TASK DIRECTIONS —
From the records below, please return each line that holds the word "undirected".

[Saved entries]

= = =

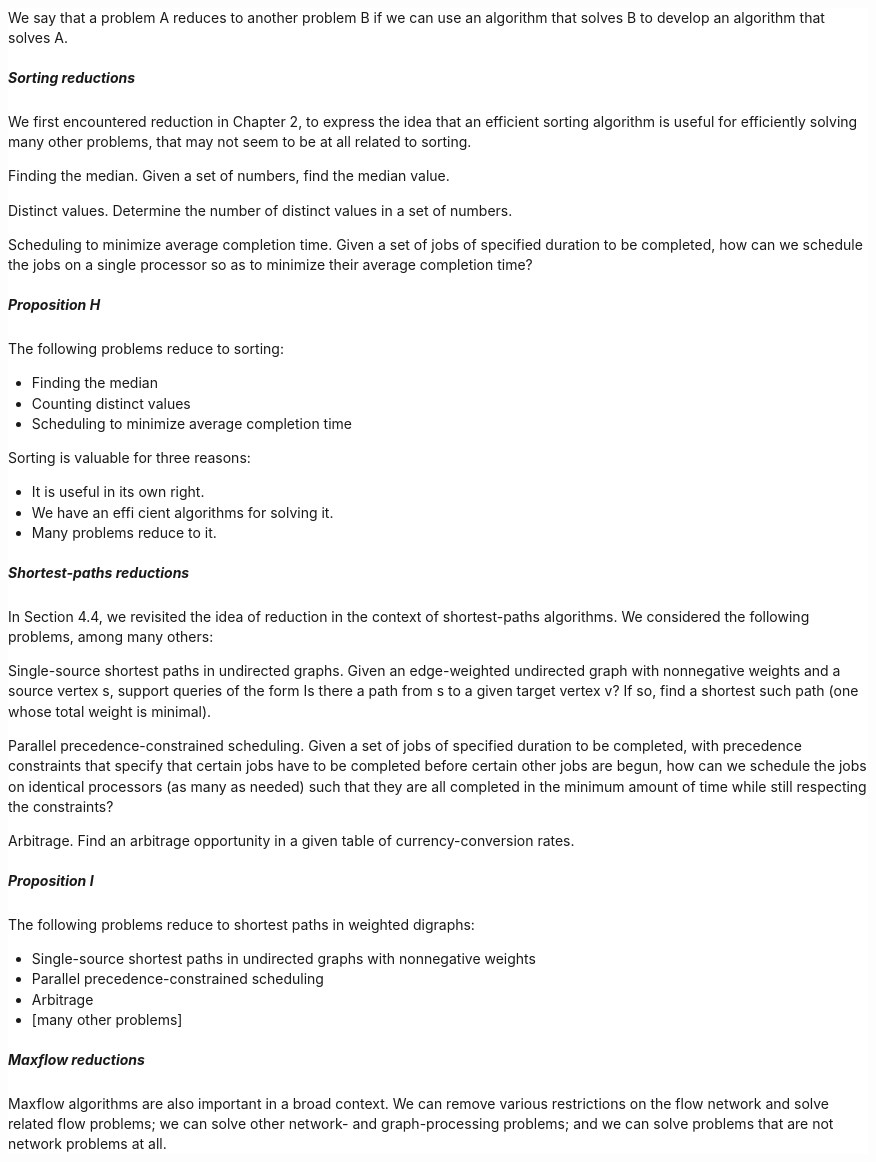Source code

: We say that a problem A reduces to another problem B if we can use an algorithm that solves B to develop an algorithm that solves A.

##### Sorting reductions

We first encountered reduction in Chapter 2, to express the idea that an efficient sorting algorithm is useful for efficiently solving many other problems, that may not seem to be at all related to sorting.

Finding the median. Given a set of numbers, find the median value.

Distinct values. Determine the number of distinct values in a set of numbers.

Scheduling to minimize average completion time. Given a set of jobs of specified duration to be completed, how can we schedule the jobs on a single processor so as to minimize their average completion time?

##### Proposition H

The following problems reduce to sorting:

* Finding the median
* Counting distinct values
* Scheduling to minimize average completion time

Sorting is valuable for three reasons:

* It is useful in its own right.
* We have an effi cient algorithms for solving it.
* Many problems reduce to it.

##### Shortest-paths reductions

In Section 4.4, we revisited the idea of reduction in the context of shortest-paths algorithms. We considered the following problems, among many others:

Single-source shortest paths in undirected graphs. Given an edge-weighted undirected graph with nonnegative weights and a source vertex s, support queries of the form Is there a path from s to a given target vertex v? If so, find a shortest such path (one whose total weight is minimal).

Parallel precedence-constrained scheduling. Given a set of jobs of specified duration to be completed, with precedence constraints that specify that certain jobs have to be completed before certain other jobs are begun, how can we schedule the jobs on identical processors (as many as needed) such that they are all completed in the minimum amount of time while still respecting the constraints?

Arbitrage. Find an arbitrage opportunity in a given table of currency-conversion rates.

##### Proposition I

The following problems reduce to shortest paths in weighted digraphs:

* Single-source shortest paths in undirected graphs with nonnegative weights
* Parallel precedence-constrained scheduling
* Arbitrage
* [many other problems]

##### Maxflow reductions

Maxflow algorithms are also important in a broad context. We can remove various restrictions on the flow network and solve related flow problems; we can solve other network- and graph-processing problems; and we can solve problems that are not network problems at all.
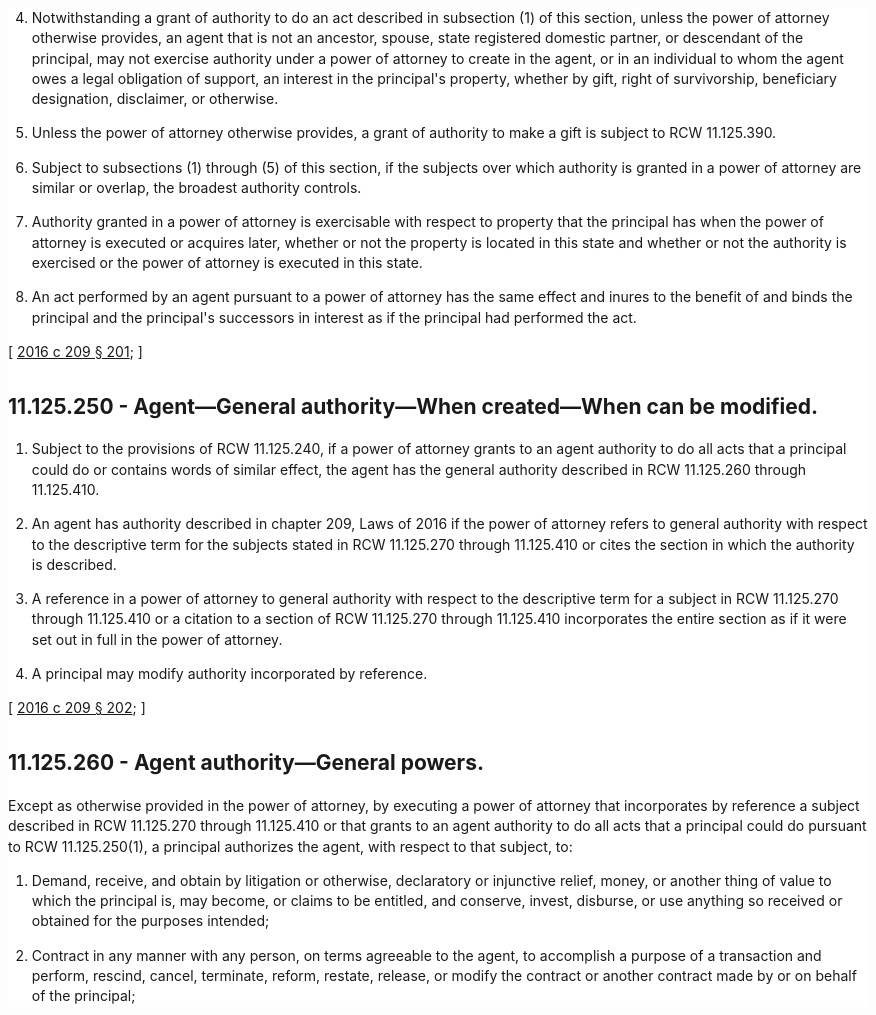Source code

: 4. Notwithstanding a grant of authority to do an act described in subsection (1) of this section, unless the power of attorney otherwise provides, an agent that is not an ancestor, spouse, state registered domestic partner, or descendant of the principal, may not exercise authority under a power of attorney to create in the agent, or in an individual to whom the agent owes a legal obligation of support, an interest in the principal's property, whether by gift, right of survivorship, beneficiary designation, disclaimer, or otherwise.

5. Unless the power of attorney otherwise provides, a grant of authority to make a gift is subject to RCW 11.125.390.

6. Subject to subsections (1) through (5) of this section, if the subjects over which authority is granted in a power of attorney are similar or overlap, the broadest authority controls.

7. Authority granted in a power of attorney is exercisable with respect to property that the principal has when the power of attorney is executed or acquires later, whether or not the property is located in this state and whether or not the authority is exercised or the power of attorney is executed in this state.

8. An act performed by an agent pursuant to a power of attorney has the same effect and inures to the benefit of and binds the principal and the principal's successors in interest as if the principal had performed the act.

\[ [2016 c 209 § 201](http://lawfilesext.leg.wa.gov/biennium/2015-16/Pdf/Bills/Session%20Laws/Senate/5635-S.SL.pdf?cite=2016%20c%20209%20§%20201); \]

## 11.125.250 - Agent—General authority—When created—When can be modified.
1. Subject to the provisions of RCW 11.125.240, if a power of attorney grants to an agent authority to do all acts that a principal could do or contains words of similar effect, the agent has the general authority described in RCW 11.125.260 through 11.125.410.

2. An agent has authority described in chapter 209, Laws of 2016 if the power of attorney refers to general authority with respect to the descriptive term for the subjects stated in RCW 11.125.270 through 11.125.410 or cites the section in which the authority is described.

3. A reference in a power of attorney to general authority with respect to the descriptive term for a subject in RCW 11.125.270 through 11.125.410 or a citation to a section of RCW 11.125.270 through 11.125.410 incorporates the entire section as if it were set out in full in the power of attorney.

4. A principal may modify authority incorporated by reference.

\[ [2016 c 209 § 202](http://lawfilesext.leg.wa.gov/biennium/2015-16/Pdf/Bills/Session%20Laws/Senate/5635-S.SL.pdf?cite=2016%20c%20209%20§%20202); \]

## 11.125.260 - Agent authority—General powers.
Except as otherwise provided in the power of attorney, by executing a power of attorney that incorporates by reference a subject described in RCW 11.125.270 through 11.125.410 or that grants to an agent authority to do all acts that a principal could do pursuant to RCW 11.125.250(1), a principal authorizes the agent, with respect to that subject, to:

1. Demand, receive, and obtain by litigation or otherwise, declaratory or injunctive relief, money, or another thing of value to which the principal is, may become, or claims to be entitled, and conserve, invest, disburse, or use anything so received or obtained for the purposes intended;

2. Contract in any manner with any person, on terms agreeable to the agent, to accomplish a purpose of a transaction and perform, rescind, cancel, terminate, reform, restate, release, or modify the contract or another contract made by or on behalf of the principal;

= = =

TASK ANSWER —
Single-source shortest paths in undirected graphs. Given an edge-weighted undirected graph with nonnegative weights and a source vertex s, support queries of the form Is there a path from s to a given target vertex v? If so, find a shortest such path (one whose total weight is minimal).
* Single-source shortest paths in undirected graphs with nonnegative weights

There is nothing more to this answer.